Giving warranties and making representations are part of the normal process of buying and selling assets. For chargeable gains purposes, we do not distinguish between payments made under a warranty or indemnity contained in the terms of a sale contract and payments made under a warranty or indemnity contained in a separate document as part of the overall terms of a sale agreement.

The essence of a contract for the purchase and sale of an asset is that for an amount of consideration the purchaser agrees to buy and the vendor agrees to sell subject to an agreed description of the asset (the warranties and representations). The purchaser is buying the asset on the basis that it is as described in the contract. If the asset is not as described then a payment will be made under the terms of the contract, ie under the warranty or indemnity. In those circumstances we do not regard the warranties and representations as separate assets and the payment will be derived from the asset which is the subject matter of the contract.

The contract may specify that a payment under a warranty or indemnity is to be made to the purchaser or to some other party to the transaction. The treatment of such payments will vary depending on the person to whom they are made.

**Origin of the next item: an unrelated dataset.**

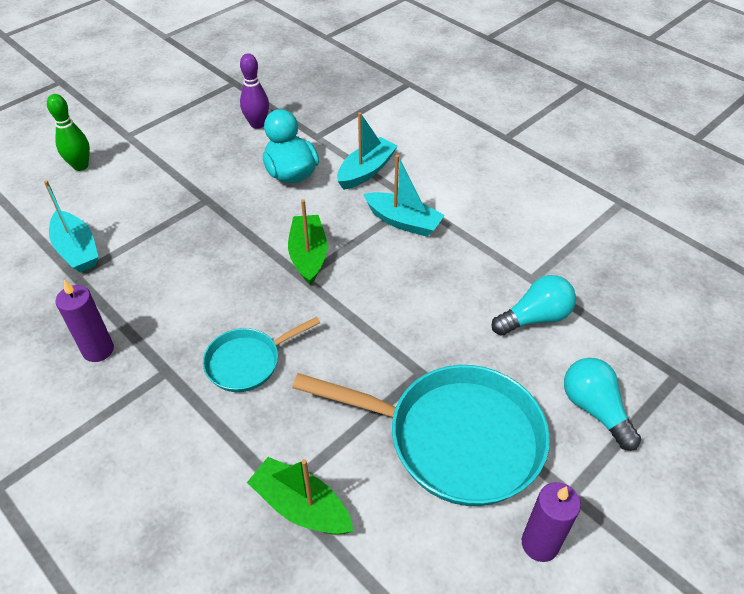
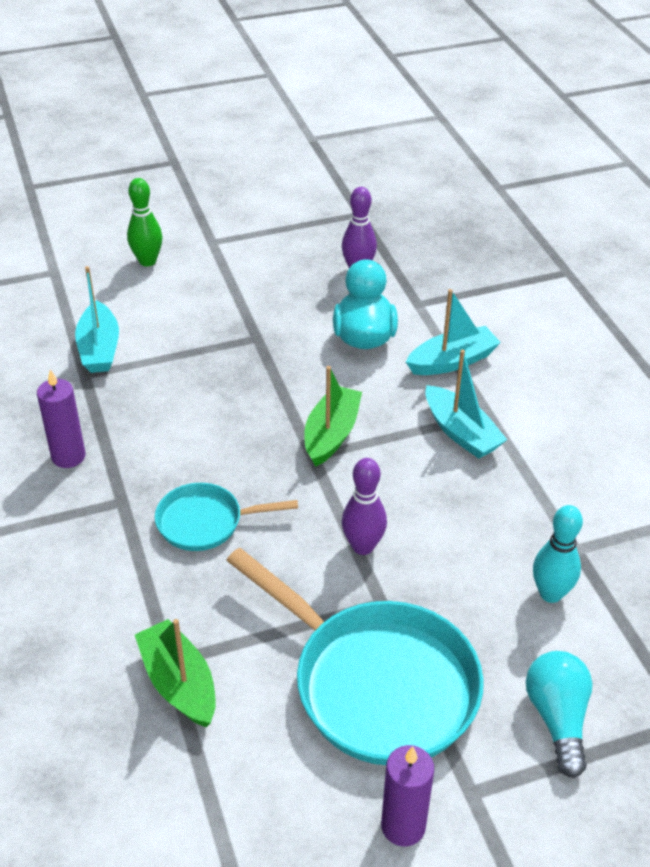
camera: 25 degrees right, 5 degrees down
(382, 334) = (363, 546): none -> purple bowling pin
(535, 318) = (550, 593): turquoise light bulb -> turquoise bowling pin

Payments under a warranty or indemnity made to the purchaser

A payment made to the purchaser under a warranty or indemnity will represent a capital sum derived from an asset (section 22(1) TCGA 1992, see CG12945+). In practice, the acquisition cost of the asset will be reduced by the amount received, except that where that sum exceeds the acquisition cost the excess will be chargeable, see CG14807.

The terms of a contract for the sale of the share capital of a company may provide that a payment under a warranty or indemnity is to be made to the purchaser of the shares. Where the purchaser directs that a payment under a warranty or indemnity should instead be made directly to the company it should still be treated as having been made to the purchaser and the treatment described in the preceding paragraph will apply.

Payments under a warranty or indemnity made to a target company

Where the share capital of a company (the target company) is sold the terms of the contract may provide that any payment under a warranty or indemnity should be made to the target company itself. The treatment of such a payment will depend on its character:

  • if it is a reimbursement of allowable trading expenditure incurred by a target company it is treated as a trading receipt of that company,
  • if it is a reimbursement of allowable expenditure incurred by a non-trading target company it is offset against the target company’s management expenses,
  • if it is not a reimbursement of allowable expenditure it is treated as a capital sum derived from an asset, ie the contractual rights, of the target company. Any payment received by the target company under a warranty or indemnity will represent a chargeable gain as the contractual rights will have been acquired without any payment of consideration. Although the contractual rights are likely to have been acquired by way of a bargain otherwise than at arm’s length, section 17(2) TCGA 1992 will operate to disapply the market value rule so that the contractual rights are treated as having been acquired at nil cost.

Payments under a warranty or indemnity made by the vendor

Where the vendor makes a payment under a warranty or indemnity his disposal consideration should be adjusted accordingly: TCGA92, s.49, see CG14800+. The adjustment applies irrespective of the treatment of the payment in the hands of the recipient.

Where the vendor is a company, Company A, who has entered into an election under section 171A TCGA 1992 (see CG45355+) so that another company, Company B, is deemed to have made the disposal, an adjustment to the disposal consideration under section 49(2) TCGA 1992 is available in Company B’s computation for any subsequent payments under a warranty or indemnity by Company A.

Payments not made under the terms of a contract for sale of an asset

Where payments are made other than under the terms of a contract for sale of an asset, any sums received by the vendor or the purchaser may, subject to the facts, be identified as capital sums derived from the asset that was the subject of the sale or from the recipient’s right of action against the payer, see CG13015.